■ Problem description ■
Reproduce the material below verbatim, preserving every line in its original order.

■ Input for this task ■
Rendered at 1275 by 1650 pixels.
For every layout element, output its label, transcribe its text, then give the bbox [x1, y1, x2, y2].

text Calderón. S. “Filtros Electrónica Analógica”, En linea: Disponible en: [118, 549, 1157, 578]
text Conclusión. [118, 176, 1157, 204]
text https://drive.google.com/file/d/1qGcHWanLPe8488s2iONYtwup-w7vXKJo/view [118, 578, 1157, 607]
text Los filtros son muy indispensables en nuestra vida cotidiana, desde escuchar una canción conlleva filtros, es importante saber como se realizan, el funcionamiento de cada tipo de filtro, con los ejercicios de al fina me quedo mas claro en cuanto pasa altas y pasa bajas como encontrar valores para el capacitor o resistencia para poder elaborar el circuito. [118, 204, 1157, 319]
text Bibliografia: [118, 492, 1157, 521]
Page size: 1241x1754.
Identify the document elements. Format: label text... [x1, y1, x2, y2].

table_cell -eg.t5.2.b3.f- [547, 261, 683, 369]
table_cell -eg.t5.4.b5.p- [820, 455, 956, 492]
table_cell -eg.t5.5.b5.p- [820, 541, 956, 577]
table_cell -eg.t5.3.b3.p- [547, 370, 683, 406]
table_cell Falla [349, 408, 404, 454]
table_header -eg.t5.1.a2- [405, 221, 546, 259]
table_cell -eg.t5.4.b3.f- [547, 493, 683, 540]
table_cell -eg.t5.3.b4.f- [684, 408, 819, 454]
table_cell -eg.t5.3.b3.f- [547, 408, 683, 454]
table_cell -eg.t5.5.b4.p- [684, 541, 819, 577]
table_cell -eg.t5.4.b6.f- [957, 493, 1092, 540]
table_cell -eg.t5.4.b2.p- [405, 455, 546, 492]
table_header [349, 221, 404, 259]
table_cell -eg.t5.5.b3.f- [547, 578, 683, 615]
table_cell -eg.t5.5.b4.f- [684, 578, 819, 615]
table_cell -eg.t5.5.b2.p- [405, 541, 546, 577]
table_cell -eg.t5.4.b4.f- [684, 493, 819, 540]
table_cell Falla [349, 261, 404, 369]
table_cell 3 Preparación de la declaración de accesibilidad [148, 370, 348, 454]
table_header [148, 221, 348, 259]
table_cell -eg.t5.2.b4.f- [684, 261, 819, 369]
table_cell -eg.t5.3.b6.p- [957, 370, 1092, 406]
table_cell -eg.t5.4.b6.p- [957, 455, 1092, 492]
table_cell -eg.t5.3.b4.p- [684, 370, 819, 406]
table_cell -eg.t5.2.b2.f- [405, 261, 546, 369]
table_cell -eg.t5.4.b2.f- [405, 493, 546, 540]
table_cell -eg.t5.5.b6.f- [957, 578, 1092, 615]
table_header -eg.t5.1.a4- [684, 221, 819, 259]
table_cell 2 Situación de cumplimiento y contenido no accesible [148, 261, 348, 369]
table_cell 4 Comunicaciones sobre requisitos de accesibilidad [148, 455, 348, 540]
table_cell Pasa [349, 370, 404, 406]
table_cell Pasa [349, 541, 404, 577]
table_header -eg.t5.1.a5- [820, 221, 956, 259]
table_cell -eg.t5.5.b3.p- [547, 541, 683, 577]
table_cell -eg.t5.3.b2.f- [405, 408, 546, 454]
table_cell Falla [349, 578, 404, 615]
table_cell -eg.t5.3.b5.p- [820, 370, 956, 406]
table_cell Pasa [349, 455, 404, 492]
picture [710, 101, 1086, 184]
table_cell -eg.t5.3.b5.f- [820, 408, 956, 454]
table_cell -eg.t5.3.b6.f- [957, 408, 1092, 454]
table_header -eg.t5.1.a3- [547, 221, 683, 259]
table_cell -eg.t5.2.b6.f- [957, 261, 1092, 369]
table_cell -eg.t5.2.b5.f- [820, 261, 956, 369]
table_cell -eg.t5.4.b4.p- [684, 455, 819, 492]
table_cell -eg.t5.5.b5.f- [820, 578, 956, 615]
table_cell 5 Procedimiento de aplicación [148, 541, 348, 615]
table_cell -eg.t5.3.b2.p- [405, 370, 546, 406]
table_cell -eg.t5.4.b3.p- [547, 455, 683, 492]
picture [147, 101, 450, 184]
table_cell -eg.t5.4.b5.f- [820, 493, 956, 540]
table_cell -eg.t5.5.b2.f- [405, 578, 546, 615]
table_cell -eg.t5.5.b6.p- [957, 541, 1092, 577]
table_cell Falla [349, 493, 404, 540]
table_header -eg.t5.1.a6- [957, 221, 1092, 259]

■ Written response ■
Rendered at 1275 by 1650 pixels.
For every layout element, output its label, transcribe its text, then give the bbox [x1, y1, x2, y2].

text Calderón. S. “Filtros Electrónica Analógica”, En linea: Disponible en: [118, 549, 1157, 578]
text Conclusión. [118, 176, 1157, 204]
text https://drive.google.com/file/d/1qGcHWanLPe8488s2iONYtwup-w7vXKJo/view [118, 578, 1157, 607]
text Los filtros son muy indispensables en nuestra vida cotidiana, desde escuchar una canción conlleva filtros, es importante saber como se realizan, el funcionamiento de cada tipo de filtro, con los ejercicios de al fina me quedo mas claro en cuanto pasa altas y pasa bajas como encontrar valores para el capacitor o resistencia para poder elaborar el circuito. [118, 204, 1157, 319]
text Bibliografia: [118, 492, 1157, 521]
Page size: 1241x1754.
Identify the document elements. Format: label text... [x1, y1, x2, y2].

table_cell -eg.t5.2.b3.f- [547, 261, 683, 369]
table_cell -eg.t5.4.b5.p- [820, 455, 956, 492]
table_cell -eg.t5.5.b5.p- [820, 541, 956, 577]
table_cell -eg.t5.3.b3.p- [547, 370, 683, 406]
table_cell Falla [349, 408, 404, 454]
table_header -eg.t5.1.a2- [405, 221, 546, 259]
table_cell -eg.t5.4.b3.f- [547, 493, 683, 540]
table_cell -eg.t5.3.b4.f- [684, 408, 819, 454]
table_cell -eg.t5.3.b3.f- [547, 408, 683, 454]
table_cell -eg.t5.5.b4.p- [684, 541, 819, 577]
table_cell -eg.t5.4.b6.f- [957, 493, 1092, 540]
table_cell -eg.t5.4.b2.p- [405, 455, 546, 492]
table_header [349, 221, 404, 259]
table_cell -eg.t5.5.b3.f- [547, 578, 683, 615]
table_cell -eg.t5.5.b4.f- [684, 578, 819, 615]
table_cell -eg.t5.5.b2.p- [405, 541, 546, 577]
table_cell -eg.t5.4.b4.f- [684, 493, 819, 540]
table_cell Falla [349, 261, 404, 369]
table_cell 3 Preparación de la declaración de accesibilidad [148, 370, 348, 454]
table_header [148, 221, 348, 259]
table_cell -eg.t5.2.b4.f- [684, 261, 819, 369]
table_cell -eg.t5.3.b6.p- [957, 370, 1092, 406]
table_cell -eg.t5.4.b6.p- [957, 455, 1092, 492]
table_cell -eg.t5.3.b4.p- [684, 370, 819, 406]
table_cell -eg.t5.2.b2.f- [405, 261, 546, 369]
table_cell -eg.t5.4.b2.f- [405, 493, 546, 540]
table_cell -eg.t5.5.b6.f- [957, 578, 1092, 615]
table_header -eg.t5.1.a4- [684, 221, 819, 259]
table_cell 2 Situación de cumplimiento y contenido no accesible [148, 261, 348, 369]
table_cell 4 Comunicaciones sobre requisitos de accesibilidad [148, 455, 348, 540]
table_cell Pasa [349, 370, 404, 406]
table_cell Pasa [349, 541, 404, 577]
table_header -eg.t5.1.a5- [820, 221, 956, 259]
table_cell -eg.t5.5.b3.p- [547, 541, 683, 577]
table_cell -eg.t5.3.b2.f- [405, 408, 546, 454]
table_cell Falla [349, 578, 404, 615]
table_cell -eg.t5.3.b5.p- [820, 370, 956, 406]
table_cell Pasa [349, 455, 404, 492]
picture [710, 101, 1086, 184]
table_cell -eg.t5.3.b5.f- [820, 408, 956, 454]
table_cell -eg.t5.3.b6.f- [957, 408, 1092, 454]
table_header -eg.t5.1.a3- [547, 221, 683, 259]
table_cell -eg.t5.2.b6.f- [957, 261, 1092, 369]
table_cell -eg.t5.2.b5.f- [820, 261, 956, 369]
table_cell -eg.t5.4.b4.p- [684, 455, 819, 492]
table_cell -eg.t5.5.b5.f- [820, 578, 956, 615]
table_cell 5 Procedimiento de aplicación [148, 541, 348, 615]
table_cell -eg.t5.3.b2.p- [405, 370, 546, 406]
table_cell -eg.t5.4.b3.p- [547, 455, 683, 492]
picture [147, 101, 450, 184]
table_cell -eg.t5.4.b5.f- [820, 493, 956, 540]
table_cell -eg.t5.5.b2.f- [405, 578, 546, 615]
table_cell -eg.t5.5.b6.p- [957, 541, 1092, 577]
table_cell Falla [349, 493, 404, 540]
table_header -eg.t5.1.a6- [957, 221, 1092, 259]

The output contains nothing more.